Before you read the words "sentence structure" and assume this to be about as exciting as a college anatomy class, let me assure you that we're not talking grammar here. This is a discussion of the length and structure of a sentence. Ironically, even though our stories are made up entirely of these babies, we rarely think about how we build our sentences--we just think about what to fill them with. But that is a huge mistake. To the best authors, sentence structure is like a brushstroke on a painting. Color is important, true, but it's how it's applied that creates a masterpiece. Long strokes give the illusion of beauty and calm. Short, intense strokes make the viewer more tense, more excited. Just as an artist manipulates our emotions, we must learn to manipulate those of our reader--and we can do that with sentence structure.
Varying sentence structure makes prose invisible.
When each sentence is different from the one that came before it, it feels natural to us. Prose that changes, weaves, and threads its way through a story sounds more like real life. When a writer fails to vary their sentence structure, the reader can tell. They won't nail it down as a sentence structure issue, but you'll often hear complaints like, "I'm bored" or "This seems too wordy." When it's done right, ironically, the reader doesn't notice except to comment that they're sucked in and can't seem to put the book down.
It's pretty easy to get into a rhythm when you're writing. There's technically nothing wrong with the concept itself. But it's in our nature as human beings to gloss over such things. We can't help but start to skim the words when that happens. Short sentences can start to feel choppy after a while. Long sentences can make us sleepy or bored after just a few paragraphs. Several sentences with several conjoined parts can be even more difficult to read. It's for that reason that we should vary our sentence structure in each paragraph.
Okay, if you didn't catch it, that last paragraph was thrown in to prove a point. Did you see the pattern? Each sentence (except for one) was 10-13 words long with no commas. It felt choppy and boring, didn't it? It stood out. That is the opposite of what we want. A reader's eyes should float through the page and allow them to get lost in the story without cumbersome, robotic sentence structure.
Here's another example:
Bobby squinted in the sun, determined to reach the sword at all costs. It would be hard, but he had to try. His sister's life was in jeopardy, and he couldn't give up. If he did, she would die. He sighed, then picked up his pack. It was several hours until sunset, and he wanted to get in as many miles as possible. Once they found out his plan, he would be in grave danger.
Here's the same story, but with varying sentence structure:
Bobby squinted in the sun. He was determined to reach the sword at all costs. It would be hard, but he had to try--his sister's life was in jeopardy, and he couldn't give up. If he did, she would die. He sighed, then picked up his pack. It was several hours until sunset. He wanted to get in as many miles as possible, because once they found out his plan, he would be in grave danger.

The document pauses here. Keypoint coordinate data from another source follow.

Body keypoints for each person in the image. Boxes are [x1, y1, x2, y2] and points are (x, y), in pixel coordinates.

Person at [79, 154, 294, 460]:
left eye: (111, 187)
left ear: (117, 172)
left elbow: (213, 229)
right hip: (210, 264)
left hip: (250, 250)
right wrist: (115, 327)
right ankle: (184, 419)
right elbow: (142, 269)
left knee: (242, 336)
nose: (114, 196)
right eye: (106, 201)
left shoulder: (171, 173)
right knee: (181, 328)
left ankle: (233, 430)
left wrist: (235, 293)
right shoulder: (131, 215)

Make sense? With a little practice, it isn't hard to pick up on sentence structure. As you read books by other authors, it will become easier to determine the authors who have this concept figured out and those who don't.
So, how do we use this in our writing?
Here's what I would recommend. Choose five random paragraphs in your story, each from a different scene. Then take a magnifying glass (figuratively, of course, unless you want a headache) and analyze their sentences. Is there a pattern? Do you tend to use short sentences like those above? Does each sentence contain one comma? Two? Everyone has a pet "structure" that they use too often. Now that you're aware, you can watch for it. Whenever that structure comes up while editing, see if you can switch the order of the sentence (or other sentences around it) a bit. It'll probably make a huge difference.
Different structures can be used for different purposes.
As you read books from the nationally recognized authors, pay close attention to pacing. Many of them use longer sentences during the slower, more thoughtful scenes, then pick up the pace with shorter sentences when the action hits. This is because a reader's heart rate actually increases when many shorter sentences are used together. It's a simple way to add a little umph to a lagging climax.
Similarly, you may notice that certain sentence structures lend themselves to more white space, which allows the reader to cruise through at a faster pace. You may notice this with dialogue, too.
Varying sentence structure is even more important when you have more than one viewpoint character. In real life, some people talk in short, trite sentences while others ramble on. If you don't differentiate the same way in your book, you're missing out on an important writing tool.
I learned this the hard way. My YA thriller, Numbers Game (coming out in Spring 2015), has two first-person viewpoint characters, a guy and a girl. In early drafts, my beta readers complained that the characters sounded the same. A critique group buddy gave me a Lee Child novel so I could read "what a real man sounded like." It helped. I immediately went back to my manuscript and changed the structure of almost every sentence from his point of view to reflect the more terse, concise manner of a no-nonsense type of guy. Now every reader says they like his character best.
Sentence structure is a tool, a secret weapon of sorts for the wise and experienced writer. It's the ability to wield sentence structure, transform it, and use it to his or her advantage. Don't be afraid to play around with the concept. It may be just the breath of fresh air that your writing needs to take you to the next level.